Often when I read, I'm struck by a particular passage without understanding why it has caught my attention, then over time, its significance becomes clear. I've read Story of a Soul, the spiritual memoir of St. Thérèse of Lisieux, several times. Recently, I suddenly realized why I kept thinking about one particular paragraph.
Its context: one day in 1897, when she in her early twenties, and weakened by the tuberculosis that would soon kill her, Thérèse was sitting in her wheelchair in the garden of her convent. Ordered by her Prioress to complete an account of her childhood memories, she was trying unsuccessfully to write:
When I begin to take up my pen, behold a Sister who passes by, a pitchfork on her shoulder. She believes she will distract me with a little idle chatter: hay, ducks, hens, visits of the doctor, everything is discussed…another hay worker throws flowers on my lap, perhaps believing these will inspire me with poetic thoughts. I am not looking for them at the moment and would prefer to see the flowers remain swaying on their stems……
I don't know if I have been able to write ten lines without being disturbed…however, for the love of God and my Sisters (so charitable toward me) I take care to appear happy and especially to be so. For example, here is a hay worker who is just leaving me after having said very compassionately: "Poor little Sister, it must tire you out writing like that all day long." "Don't worry," I answer, "I appear to be writing very much, but really I am writing almost nothing." "Very good!" she says, "but just the same, I am very happy we are doing the haying since this always distracts you a little." In fact, it is such a great distraction for me…that I am not telling any lies when I say that I am writing practically nothing.

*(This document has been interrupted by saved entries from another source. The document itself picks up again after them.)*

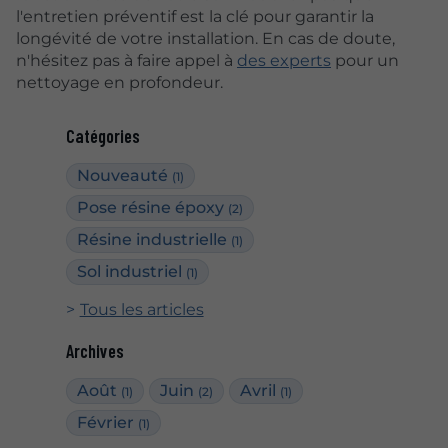
l'entretien préventif est la clé pour garantir la
longévité de votre installation. En cas de doute,
n'hésitez pas à faire appel à
des experts
pour un
nettoyage en profondeur.
Catégories
Nouveauté
(1)
Pose résine époxy
(2)
Résine industrielle
(1)
Sol industriel
(1)
Tous les articles
Archives
Août
Juin
Avril
(1)
(2)
(1)
Février
(1)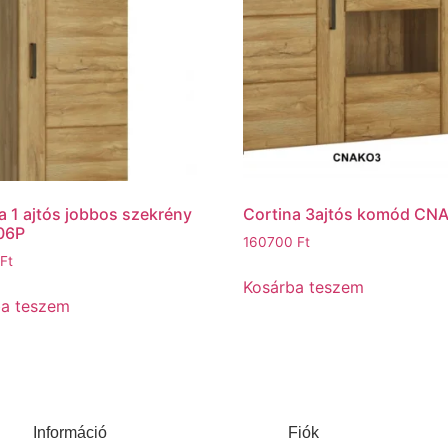
a 1 ajtós jobbos szekrény
Cortina 3ajtós komód CN
06P
160700
Ft
Ft
Kosárba teszem
ba teszem
Információ
Fiók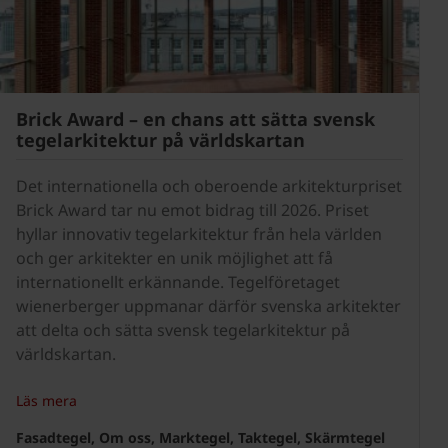
Brick Award – en chans att sätta svensk
tegelarkitektur på världskartan
Det internationella och oberoende arkitekturpriset
Brick Award tar nu emot bidrag till 2026. Priset
hyllar innovativ tegelarkitektur från hela världen
och ger arkitekter en unik möjlighet att få
internationellt erkännande. Tegelföretaget
wienerberger uppmanar därför svenska arkitekter
att delta och sätta svensk tegelarkitektur på
världskartan.
Läs mera
Fasadtegel, Om oss, Marktegel, Taktegel, Skärmtegel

St. Thérèse emphasizes the importance of accepting gifts in the spirit in which they're offered, instead of responding to the gift itself. She doesn't want to be distracted with chit-chat; she wants to write. She doesn't want a bouquet in her lap; she wants to see wild flowers growing in the fields. But she "takes care to appear happy and especially to be so."
One memory that makes me squirm is that once, several years ago, my husband brought home a big gardenia plant. I love gardenias.
"Thanks," I said weakly. "It's so…big." Inside, my thoughts were about my own limitations: "Where will I put it to display it properly? Can I take care of it? I'm sure to kill it in just a few days, as I always do, and that will be so upsetting. What a waste."
Gifts often strike strange chords in us. Andy Warhol observed, "You can never predict what little things in the way somebody looks or talks or acts will set off peculiar emotional reactions in other people." The gift set off a reaction of self-doubt, so I didn't respond with the enthusiasm that such a thoughtful gift should have provoked. My husband knew I loved gardenias, so he bought me the biggest one he could find! I should've taken care to appear happy and especially to be so. Now I think of that gift every time I see a gardenia.
(Reacting to the spirit of a well-intentioned gift wasn't the same as reacting to a passive-aggressive gift. My friend's mother thinks she needs to lose weight, so she's given her running clothes, a certificate for ten spinning classes, and an electronic calories tracker—none of which were appreciated.)
"Respond to the spirit of a gift" is a resolution that's so obviously right that I shouldn't have to remind myself of it—but I do.